Network and Router Design
The interesting part of the Teraflops research project is not the processing elements, but the routers, the mesochronous clocking and network. The network topology is a 2D mesh. Each tile contains a 5 port router that connects to the adjacent tiles in all four cardinal directions, and the processing element itself. Each network packet is broken down into multiple FLow control units (FLITs); the minimum packet size is 2 FLITs, and there is no maximum. The FLIT header has 3 bits to indicate the destination, and multiple headers may be chained together for long paths.
Figure 4 – Router Design
The router features five 36 bit ports, with a 5 stage pipeline and two virtual lanes to avoid deadlock, as shown above in Figure 4. At 4GHz, each router provides 80GB/s of communication bandwidth. Each lane has a FIFO buffer that can hold up to 16 FLITs.

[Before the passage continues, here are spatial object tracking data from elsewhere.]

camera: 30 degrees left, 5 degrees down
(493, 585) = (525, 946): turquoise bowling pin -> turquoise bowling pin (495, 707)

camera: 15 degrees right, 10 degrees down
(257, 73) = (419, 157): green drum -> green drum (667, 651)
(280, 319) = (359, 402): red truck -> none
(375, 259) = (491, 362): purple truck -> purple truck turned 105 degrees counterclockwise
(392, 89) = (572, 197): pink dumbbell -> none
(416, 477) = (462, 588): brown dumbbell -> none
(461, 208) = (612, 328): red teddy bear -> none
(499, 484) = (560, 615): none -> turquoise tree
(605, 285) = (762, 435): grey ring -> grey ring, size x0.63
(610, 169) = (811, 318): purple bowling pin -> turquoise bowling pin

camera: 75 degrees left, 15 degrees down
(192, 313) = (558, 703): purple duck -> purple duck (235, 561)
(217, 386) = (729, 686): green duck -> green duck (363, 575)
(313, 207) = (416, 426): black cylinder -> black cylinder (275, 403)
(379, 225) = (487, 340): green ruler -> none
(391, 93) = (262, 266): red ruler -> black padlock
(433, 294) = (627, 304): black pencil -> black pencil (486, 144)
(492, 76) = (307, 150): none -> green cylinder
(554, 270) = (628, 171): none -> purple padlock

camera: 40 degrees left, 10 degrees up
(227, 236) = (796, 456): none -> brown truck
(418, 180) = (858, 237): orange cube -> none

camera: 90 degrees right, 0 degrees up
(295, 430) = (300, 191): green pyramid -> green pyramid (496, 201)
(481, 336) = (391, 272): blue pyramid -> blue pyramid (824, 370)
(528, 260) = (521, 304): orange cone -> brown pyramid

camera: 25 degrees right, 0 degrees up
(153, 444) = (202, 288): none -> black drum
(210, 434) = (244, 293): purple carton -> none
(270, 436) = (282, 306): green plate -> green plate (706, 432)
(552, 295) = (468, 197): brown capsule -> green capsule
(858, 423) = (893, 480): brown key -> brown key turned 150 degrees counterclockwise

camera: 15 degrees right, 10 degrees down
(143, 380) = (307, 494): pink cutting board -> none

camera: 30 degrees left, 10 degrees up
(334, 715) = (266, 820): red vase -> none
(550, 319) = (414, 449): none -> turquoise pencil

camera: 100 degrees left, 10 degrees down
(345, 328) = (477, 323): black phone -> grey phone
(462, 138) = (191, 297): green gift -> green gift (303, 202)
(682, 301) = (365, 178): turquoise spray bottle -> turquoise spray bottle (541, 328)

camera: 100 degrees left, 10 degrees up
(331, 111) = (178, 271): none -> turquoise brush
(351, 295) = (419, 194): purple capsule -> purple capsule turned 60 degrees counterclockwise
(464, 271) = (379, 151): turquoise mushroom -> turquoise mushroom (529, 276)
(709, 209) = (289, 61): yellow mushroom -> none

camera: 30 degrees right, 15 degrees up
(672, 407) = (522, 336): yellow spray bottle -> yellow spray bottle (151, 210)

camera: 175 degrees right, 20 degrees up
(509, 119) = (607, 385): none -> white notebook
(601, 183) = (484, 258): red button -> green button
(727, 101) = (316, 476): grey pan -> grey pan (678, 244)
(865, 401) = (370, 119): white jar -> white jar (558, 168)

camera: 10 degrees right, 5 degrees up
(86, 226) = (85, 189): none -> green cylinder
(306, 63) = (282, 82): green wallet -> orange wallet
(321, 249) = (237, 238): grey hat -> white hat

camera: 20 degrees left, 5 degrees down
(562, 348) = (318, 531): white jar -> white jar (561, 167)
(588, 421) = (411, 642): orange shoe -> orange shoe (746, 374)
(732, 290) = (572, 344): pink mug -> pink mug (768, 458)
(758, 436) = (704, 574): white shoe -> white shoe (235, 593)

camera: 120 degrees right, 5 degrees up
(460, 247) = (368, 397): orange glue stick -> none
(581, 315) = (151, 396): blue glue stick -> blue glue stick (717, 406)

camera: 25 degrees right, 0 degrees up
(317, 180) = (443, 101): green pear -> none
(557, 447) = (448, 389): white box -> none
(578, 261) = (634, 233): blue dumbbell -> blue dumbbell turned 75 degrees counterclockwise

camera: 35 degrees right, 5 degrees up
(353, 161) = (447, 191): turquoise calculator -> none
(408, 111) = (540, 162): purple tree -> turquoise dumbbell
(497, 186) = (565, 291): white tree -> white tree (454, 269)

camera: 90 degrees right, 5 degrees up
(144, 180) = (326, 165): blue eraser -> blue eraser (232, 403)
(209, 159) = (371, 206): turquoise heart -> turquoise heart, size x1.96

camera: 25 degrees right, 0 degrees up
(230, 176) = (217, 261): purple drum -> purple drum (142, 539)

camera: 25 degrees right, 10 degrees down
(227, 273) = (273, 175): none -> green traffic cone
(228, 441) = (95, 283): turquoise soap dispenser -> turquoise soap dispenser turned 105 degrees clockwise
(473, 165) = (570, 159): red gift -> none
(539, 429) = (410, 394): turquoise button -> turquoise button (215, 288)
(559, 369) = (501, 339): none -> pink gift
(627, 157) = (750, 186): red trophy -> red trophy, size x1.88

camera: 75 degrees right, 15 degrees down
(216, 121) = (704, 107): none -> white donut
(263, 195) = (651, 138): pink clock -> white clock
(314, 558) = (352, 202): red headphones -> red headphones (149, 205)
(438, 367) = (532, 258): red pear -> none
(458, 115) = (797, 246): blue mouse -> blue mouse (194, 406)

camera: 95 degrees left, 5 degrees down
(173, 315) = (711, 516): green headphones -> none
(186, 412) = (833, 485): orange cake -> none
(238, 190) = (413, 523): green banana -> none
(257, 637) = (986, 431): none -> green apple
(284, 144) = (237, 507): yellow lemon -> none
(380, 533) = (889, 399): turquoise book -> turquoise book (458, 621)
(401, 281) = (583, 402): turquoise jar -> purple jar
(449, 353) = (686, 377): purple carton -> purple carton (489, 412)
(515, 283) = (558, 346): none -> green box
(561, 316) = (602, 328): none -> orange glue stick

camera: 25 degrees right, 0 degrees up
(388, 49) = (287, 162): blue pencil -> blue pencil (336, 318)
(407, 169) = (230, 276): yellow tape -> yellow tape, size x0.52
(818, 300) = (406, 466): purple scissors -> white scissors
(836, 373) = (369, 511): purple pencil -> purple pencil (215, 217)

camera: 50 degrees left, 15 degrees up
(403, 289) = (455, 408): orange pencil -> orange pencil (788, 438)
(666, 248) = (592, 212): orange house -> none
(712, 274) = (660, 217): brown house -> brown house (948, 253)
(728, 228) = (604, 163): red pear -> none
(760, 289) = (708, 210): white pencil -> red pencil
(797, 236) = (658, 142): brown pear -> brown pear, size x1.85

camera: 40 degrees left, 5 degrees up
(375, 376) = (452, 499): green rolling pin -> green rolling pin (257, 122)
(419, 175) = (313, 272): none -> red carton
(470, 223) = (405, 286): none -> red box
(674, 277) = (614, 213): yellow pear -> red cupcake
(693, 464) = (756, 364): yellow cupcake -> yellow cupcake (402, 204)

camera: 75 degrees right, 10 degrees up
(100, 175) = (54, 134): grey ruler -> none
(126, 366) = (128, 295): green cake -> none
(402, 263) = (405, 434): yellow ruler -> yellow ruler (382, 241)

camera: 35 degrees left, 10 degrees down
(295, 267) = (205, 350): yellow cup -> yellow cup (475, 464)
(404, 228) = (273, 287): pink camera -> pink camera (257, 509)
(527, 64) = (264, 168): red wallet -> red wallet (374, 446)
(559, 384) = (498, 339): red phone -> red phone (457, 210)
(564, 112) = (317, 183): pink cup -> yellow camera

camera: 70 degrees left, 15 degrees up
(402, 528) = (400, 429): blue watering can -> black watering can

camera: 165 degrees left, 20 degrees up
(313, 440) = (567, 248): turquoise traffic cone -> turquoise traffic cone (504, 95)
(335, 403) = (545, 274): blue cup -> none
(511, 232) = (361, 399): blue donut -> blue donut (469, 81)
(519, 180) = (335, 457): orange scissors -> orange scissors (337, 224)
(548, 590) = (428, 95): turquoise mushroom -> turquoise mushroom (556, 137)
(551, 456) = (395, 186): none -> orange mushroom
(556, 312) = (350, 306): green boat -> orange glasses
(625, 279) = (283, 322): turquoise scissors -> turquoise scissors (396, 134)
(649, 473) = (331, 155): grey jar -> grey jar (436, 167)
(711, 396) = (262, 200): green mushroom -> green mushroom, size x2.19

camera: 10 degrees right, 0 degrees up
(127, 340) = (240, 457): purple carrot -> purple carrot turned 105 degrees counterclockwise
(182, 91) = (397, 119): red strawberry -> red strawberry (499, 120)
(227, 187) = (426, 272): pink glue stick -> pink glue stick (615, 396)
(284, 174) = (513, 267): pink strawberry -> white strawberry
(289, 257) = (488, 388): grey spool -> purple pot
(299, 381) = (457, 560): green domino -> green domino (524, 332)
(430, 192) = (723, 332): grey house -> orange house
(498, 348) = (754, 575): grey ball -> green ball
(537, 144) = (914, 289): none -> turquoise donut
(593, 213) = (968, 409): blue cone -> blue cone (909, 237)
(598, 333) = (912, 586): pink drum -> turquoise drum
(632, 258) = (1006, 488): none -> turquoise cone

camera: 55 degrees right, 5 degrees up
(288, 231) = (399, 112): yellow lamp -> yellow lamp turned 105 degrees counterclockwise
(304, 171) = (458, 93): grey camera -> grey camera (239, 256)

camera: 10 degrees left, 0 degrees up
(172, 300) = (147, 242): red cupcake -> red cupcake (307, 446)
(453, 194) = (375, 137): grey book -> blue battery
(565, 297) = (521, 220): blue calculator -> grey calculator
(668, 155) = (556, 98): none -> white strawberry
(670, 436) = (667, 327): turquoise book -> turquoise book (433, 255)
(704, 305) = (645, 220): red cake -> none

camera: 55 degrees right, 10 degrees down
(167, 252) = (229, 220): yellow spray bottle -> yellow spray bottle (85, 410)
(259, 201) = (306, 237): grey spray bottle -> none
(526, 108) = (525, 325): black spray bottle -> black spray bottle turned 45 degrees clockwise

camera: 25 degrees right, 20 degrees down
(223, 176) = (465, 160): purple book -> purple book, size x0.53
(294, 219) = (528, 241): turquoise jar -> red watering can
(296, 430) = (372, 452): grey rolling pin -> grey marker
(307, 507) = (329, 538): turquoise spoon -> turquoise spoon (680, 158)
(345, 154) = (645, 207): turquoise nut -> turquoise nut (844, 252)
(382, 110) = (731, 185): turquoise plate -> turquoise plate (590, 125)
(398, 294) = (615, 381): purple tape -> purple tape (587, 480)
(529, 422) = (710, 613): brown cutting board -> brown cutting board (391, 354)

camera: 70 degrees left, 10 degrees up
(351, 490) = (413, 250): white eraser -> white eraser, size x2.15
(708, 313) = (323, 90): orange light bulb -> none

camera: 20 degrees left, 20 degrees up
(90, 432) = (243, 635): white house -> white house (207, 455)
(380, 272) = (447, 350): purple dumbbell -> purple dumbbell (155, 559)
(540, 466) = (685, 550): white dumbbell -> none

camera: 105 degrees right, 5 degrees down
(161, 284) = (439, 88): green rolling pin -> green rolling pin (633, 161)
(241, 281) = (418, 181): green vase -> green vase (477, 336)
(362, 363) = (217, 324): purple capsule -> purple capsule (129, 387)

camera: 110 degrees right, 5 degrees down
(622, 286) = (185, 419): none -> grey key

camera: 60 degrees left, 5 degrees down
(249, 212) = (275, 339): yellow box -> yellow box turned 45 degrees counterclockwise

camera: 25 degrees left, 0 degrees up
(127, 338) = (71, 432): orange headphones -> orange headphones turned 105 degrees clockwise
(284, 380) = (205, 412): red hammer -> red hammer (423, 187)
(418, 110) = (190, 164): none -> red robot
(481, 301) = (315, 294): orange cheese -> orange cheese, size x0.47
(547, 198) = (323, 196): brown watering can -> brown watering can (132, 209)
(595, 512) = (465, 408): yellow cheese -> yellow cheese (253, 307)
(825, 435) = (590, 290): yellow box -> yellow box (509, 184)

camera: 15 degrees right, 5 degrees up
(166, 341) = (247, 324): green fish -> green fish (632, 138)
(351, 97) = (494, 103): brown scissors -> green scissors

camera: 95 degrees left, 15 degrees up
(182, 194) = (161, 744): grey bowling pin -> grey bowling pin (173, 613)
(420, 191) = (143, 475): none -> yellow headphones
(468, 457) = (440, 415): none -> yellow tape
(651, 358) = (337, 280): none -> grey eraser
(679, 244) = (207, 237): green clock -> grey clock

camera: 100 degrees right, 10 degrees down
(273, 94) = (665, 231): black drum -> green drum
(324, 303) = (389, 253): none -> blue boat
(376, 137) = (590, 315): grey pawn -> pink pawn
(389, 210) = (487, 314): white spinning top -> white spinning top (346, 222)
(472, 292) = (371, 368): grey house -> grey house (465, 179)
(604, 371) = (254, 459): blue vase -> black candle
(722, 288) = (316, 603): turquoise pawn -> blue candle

The first router design, which was shown at ISSCC 2001, had a crossbar dedicated to each lane. Instead this new design shares a single non-blocking crossbar for both lanes that is double pumped in the fourth pipestage using dual edge-triggered flip-flops. The dual edge-triggered flip-flops let the crossbar transfer data at both the rising and falling edge of the clock signal, similar to the way that the input and output on DDR memory works. This improvement reduces the crossbar area by 50%, the overall router area by 36%, improves average power by 13% and decreases latency by one cycle versus a prior design. Figure 5 below shows the design for the newer crossbar on top, and an area comparison between the two different designs at the bottom. The micrograph on the left is the new design, with a shared crossbar; the micrograph on the right is a scaled down 65nm version of the original dual crossbar design.
Figure 5 – Double Pumped Crossbar Switch Design
The on-chip network is wormhole switched. The first FLIT is launched by the sender, and the receiver will inspect the header, and then forward the first FLIT to the appropriate port. Any subsequent FLITs will be sent in the same path. This has the advantage of pipelining the message transmission. However, if there is a delay, the message will begin to stall. When a FLIT cannot be sent, it is stored in the 16 entry FIFO, and when a FIFO is full, the receiving router sends a message to the sender to stop. This process eventually creates back pressure on the original sender. Backpressure is a relatively simple technique for flow control, and is less efficient than credit based mechanisms. Backpressure and wormhole routing were used because they were simple and low-risk design choices, which enabled the team to spend their time on other more innovative portions of the project. For a real product, a much more sophisticated network would be implemented.